While her observations on Caroline’s altered persona are wryly amusing, the fiance who produced this miracle remains a cipher. Jonathan is described as “mature, responsible, cute, funny and interesting,” but given no opportunity to display any of these qualities. Instead, we learn a lot about his family--a mother, father and sister who absorb Caroline like an amoeba ingesting a paramecium, but make no secret of their disdain for the rest of the Singer clan.

In addition to the girls Jane and Caroline, there is also Willy Singer, their teen-age brother. Willy suffers from an ill-defined psychological disorder that interferes with his ability to tell the truth or keep up with his classmates. Jane believes herself responsible for his affliction, alluding to her guilt throughout the book but keeping the reader is suspense. When the terrible truth is finally revealed, we’re underwhelmed, but then, Jane takes everything seriously. Her sister may have the rituals down pat, but Jane has a monopoly on the guilt.

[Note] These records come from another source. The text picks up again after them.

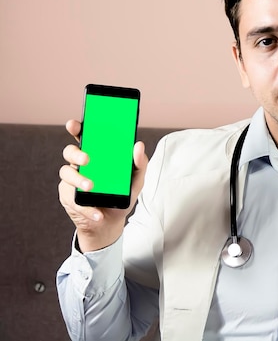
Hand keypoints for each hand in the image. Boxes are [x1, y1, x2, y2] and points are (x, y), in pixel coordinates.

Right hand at [58, 119, 148, 251]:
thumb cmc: (121, 195)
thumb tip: (139, 145)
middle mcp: (82, 164)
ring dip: (78, 179)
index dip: (77, 128)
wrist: (111, 223)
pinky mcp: (68, 197)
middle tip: (87, 159)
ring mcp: (72, 180)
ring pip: (66, 172)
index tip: (74, 124)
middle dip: (76, 153)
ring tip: (91, 188)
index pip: (85, 137)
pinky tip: (97, 214)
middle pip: (70, 151)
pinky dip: (86, 207)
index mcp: (97, 155)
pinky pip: (72, 198)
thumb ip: (139, 163)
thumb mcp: (136, 180)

By the end of the book, Jane has seen beneath her father’s charming facade to the petty tyrant beneath, and learned a new respect for her mother’s repressed talents. She’s overcome her reluctance to apply to college, and found the gumption to end her relationship with Eddie. Even the enigma of Caroline’s conversion has begun to seem comprehensible in the light of all she’s discovered.

Still, despite the narrator’s brisk prose, often trenchant comments, and faithful adherence to the best of models, “Plain Jane” is mining an exhausted vein. This year, simply being young, female, Midwestern and Jewish isn’t quite enough to revive it.